A second oversew suture may be formed at the same end of graft or stent-graft 101 as the first one. This may be accomplished by some radial turning or axial displacement of working head 5 relative to aorta 103. It is evident that to do so it is necessary to completely contract working head 5, turn and displace it, deploy again and orient this working head 5 relative to aorta 103, and only then form the second oversew suture. The second oversew suture may be formed via standby U-shaped staples 41 also at the second end of graft or stent-graft 101 for its securing from the other side in aorta 103 itself or in one of bifurcations 105 or 107 (FIG. 15).

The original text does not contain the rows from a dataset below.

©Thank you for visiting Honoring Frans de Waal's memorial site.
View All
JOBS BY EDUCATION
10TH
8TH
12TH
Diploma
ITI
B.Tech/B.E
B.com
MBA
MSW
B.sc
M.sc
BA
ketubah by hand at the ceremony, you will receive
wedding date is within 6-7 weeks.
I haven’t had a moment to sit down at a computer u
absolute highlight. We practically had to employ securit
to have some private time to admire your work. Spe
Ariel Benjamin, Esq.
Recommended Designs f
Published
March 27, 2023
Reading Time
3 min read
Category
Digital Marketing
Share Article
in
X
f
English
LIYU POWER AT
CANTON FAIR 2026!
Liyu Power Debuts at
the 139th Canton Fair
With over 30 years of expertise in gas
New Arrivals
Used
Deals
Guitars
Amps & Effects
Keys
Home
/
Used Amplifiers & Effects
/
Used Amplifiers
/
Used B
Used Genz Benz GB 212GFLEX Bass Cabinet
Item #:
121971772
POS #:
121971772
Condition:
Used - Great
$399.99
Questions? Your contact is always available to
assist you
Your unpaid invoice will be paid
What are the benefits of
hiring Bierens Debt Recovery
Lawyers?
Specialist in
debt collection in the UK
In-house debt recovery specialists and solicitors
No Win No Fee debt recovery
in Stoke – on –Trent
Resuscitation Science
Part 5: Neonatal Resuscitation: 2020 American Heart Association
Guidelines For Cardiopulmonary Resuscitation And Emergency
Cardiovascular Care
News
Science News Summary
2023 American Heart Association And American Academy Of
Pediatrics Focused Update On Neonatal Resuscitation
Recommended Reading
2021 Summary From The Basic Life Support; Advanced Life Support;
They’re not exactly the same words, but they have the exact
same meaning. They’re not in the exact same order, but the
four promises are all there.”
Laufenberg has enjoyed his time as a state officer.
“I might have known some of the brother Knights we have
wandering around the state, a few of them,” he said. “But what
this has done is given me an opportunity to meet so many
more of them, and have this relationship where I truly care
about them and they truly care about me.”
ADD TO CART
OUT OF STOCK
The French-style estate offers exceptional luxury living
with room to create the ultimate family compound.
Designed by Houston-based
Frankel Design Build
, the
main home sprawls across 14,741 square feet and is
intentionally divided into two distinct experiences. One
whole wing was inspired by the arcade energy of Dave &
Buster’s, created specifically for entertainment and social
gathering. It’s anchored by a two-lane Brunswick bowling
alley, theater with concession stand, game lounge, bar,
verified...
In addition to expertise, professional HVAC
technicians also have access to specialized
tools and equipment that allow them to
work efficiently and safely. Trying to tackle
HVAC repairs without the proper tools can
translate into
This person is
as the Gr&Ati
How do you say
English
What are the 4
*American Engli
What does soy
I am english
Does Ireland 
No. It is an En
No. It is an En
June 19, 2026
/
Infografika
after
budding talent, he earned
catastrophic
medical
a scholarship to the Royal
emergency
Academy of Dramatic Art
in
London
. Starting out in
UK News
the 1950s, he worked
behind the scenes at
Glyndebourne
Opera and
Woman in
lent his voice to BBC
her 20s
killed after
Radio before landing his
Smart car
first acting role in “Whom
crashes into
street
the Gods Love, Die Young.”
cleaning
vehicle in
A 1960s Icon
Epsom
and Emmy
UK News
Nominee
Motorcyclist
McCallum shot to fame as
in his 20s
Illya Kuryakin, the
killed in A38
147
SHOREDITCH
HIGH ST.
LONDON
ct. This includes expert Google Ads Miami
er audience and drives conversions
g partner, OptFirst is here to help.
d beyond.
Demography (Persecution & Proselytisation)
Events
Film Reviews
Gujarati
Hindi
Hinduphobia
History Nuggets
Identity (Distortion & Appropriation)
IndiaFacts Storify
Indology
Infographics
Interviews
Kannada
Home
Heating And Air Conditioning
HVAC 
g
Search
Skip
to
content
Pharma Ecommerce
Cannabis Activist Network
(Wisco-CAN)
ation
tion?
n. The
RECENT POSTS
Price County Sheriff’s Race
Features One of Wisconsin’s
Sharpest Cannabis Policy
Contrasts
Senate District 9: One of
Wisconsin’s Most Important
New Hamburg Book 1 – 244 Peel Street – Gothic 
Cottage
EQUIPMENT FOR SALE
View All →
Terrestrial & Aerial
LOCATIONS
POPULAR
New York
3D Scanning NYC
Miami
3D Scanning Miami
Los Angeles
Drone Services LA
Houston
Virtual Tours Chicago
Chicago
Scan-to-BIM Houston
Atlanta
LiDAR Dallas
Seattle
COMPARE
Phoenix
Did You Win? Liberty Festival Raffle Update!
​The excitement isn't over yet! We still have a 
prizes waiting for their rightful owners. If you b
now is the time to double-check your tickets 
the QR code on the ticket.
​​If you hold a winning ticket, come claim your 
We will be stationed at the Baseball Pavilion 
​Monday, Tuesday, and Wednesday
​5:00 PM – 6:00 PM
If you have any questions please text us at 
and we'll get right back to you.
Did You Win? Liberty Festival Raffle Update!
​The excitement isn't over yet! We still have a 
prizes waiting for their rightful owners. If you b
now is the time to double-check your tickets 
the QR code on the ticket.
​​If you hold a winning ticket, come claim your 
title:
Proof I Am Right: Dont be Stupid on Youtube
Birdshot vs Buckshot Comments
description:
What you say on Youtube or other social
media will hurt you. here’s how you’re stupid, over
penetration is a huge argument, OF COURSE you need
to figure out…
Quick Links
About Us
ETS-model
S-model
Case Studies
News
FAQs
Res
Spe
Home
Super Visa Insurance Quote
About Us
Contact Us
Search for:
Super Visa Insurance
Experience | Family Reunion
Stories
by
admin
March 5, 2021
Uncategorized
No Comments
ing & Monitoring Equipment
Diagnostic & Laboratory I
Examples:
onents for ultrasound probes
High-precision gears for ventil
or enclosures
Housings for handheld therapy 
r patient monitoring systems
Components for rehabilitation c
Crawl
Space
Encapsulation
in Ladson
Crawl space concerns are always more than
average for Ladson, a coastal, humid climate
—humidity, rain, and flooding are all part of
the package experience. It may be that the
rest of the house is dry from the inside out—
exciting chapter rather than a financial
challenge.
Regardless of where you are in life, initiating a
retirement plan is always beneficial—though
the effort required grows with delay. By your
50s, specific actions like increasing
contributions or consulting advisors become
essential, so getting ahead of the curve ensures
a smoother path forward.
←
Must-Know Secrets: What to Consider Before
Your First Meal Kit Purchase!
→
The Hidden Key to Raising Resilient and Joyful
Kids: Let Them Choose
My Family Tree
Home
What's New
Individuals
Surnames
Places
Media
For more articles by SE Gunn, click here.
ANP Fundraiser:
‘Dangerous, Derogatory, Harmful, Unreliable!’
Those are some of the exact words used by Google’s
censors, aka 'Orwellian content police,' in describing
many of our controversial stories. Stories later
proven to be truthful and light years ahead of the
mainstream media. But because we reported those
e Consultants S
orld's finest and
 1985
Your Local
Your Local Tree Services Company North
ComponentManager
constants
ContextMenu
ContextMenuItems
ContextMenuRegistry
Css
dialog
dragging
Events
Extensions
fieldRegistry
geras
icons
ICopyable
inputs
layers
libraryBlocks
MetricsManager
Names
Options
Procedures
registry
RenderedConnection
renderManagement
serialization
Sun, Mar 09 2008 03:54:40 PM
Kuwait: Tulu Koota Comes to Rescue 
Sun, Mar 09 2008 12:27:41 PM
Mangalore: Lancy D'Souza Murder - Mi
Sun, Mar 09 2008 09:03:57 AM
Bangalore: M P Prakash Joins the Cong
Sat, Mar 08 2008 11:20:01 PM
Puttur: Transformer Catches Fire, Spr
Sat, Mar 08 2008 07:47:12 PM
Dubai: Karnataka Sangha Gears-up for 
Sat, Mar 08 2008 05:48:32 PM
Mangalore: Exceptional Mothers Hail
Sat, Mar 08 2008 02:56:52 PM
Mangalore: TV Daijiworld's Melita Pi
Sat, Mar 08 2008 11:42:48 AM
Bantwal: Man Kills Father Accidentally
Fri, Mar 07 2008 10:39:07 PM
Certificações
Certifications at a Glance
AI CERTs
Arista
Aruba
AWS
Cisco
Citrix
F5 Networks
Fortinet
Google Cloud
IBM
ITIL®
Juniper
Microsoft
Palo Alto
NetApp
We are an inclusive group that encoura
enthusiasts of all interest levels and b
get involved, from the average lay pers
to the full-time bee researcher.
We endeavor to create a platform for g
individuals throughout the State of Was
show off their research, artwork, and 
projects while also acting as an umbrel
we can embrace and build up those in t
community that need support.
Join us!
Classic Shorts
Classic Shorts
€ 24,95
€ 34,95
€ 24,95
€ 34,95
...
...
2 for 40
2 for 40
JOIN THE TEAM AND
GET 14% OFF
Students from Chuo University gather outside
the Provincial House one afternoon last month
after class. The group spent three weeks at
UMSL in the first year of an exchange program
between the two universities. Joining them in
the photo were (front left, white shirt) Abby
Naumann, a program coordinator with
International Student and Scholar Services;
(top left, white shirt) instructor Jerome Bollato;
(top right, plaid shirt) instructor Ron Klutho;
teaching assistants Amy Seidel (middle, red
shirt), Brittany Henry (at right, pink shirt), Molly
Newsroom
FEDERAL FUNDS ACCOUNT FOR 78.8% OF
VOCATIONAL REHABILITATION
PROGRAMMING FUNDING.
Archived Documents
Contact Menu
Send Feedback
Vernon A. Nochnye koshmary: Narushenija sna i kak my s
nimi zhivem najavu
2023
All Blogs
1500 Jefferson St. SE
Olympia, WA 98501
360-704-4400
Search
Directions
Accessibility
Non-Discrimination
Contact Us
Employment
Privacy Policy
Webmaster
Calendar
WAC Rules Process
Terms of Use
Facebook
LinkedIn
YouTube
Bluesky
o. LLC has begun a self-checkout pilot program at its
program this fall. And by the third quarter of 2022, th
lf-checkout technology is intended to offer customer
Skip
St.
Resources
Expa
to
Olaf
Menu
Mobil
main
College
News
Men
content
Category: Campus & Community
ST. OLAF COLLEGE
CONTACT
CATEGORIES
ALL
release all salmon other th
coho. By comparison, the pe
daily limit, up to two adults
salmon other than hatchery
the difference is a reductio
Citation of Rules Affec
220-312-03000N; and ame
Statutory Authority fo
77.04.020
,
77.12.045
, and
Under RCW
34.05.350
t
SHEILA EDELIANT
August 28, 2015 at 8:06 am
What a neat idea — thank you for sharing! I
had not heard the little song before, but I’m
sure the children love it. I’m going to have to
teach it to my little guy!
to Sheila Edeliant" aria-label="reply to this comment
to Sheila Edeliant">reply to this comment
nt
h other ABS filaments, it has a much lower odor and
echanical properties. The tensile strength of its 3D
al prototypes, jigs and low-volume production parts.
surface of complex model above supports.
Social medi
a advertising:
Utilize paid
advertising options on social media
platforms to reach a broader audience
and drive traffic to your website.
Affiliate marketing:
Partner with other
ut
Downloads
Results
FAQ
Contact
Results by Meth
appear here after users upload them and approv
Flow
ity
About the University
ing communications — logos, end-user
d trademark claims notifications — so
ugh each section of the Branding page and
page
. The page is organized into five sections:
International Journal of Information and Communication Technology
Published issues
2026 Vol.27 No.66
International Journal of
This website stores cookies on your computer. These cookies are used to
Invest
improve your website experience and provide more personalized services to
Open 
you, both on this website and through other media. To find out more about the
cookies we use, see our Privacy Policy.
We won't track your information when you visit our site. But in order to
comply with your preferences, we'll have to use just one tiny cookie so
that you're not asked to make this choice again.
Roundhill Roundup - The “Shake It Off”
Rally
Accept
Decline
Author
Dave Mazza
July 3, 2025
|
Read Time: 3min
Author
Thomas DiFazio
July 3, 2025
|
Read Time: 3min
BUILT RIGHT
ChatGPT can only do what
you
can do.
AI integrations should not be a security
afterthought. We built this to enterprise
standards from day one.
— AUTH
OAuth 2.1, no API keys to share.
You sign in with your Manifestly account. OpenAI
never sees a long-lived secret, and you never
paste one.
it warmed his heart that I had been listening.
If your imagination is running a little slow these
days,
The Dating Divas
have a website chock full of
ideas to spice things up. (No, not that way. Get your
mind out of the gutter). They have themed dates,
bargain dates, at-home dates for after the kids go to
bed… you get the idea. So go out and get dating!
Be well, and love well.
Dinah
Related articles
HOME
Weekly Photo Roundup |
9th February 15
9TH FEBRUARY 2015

At last, at the final step, sutured graft or stent-graft 101 is detached from apparatus 1. This is accomplished by turning the pivoting head 25 which enables working head 5 to return to its initial position, and radial tongues 51 extend from graft or stent-graft 101 and are detached therefrom. Then endovascular apparatus 1 is brought into inoperative position and removed from the prosthesis—graft or stent-graft 101 and from aorta 103 (FIG. 15).

The application of proposed apparatus 1, as well as the realization, on the basis of this apparatus, of a new and improved method for securing prostheses-grafts or stent-grafts 101 to the wall of a blood vessel, substantially aorta 103, allows to solve the problem of preventing grafts or stent-grafts 101 from displacement from a required position inside aorta 103 which may occur due to peristelsic oscillations of aorta walls or shakings of a patient's body during his movement.

While this invention has been described in conjunction with specific embodiment thereof, it is evident that many alternatives, modifications and variations will be apparent to those skilled in the art. Accordingly, the preferred embodiments of the invention as set forth herein are intended to be illustrative, not limiting. Various changes may be made without departing from the spirit and scope of the invention as defined in the following claims.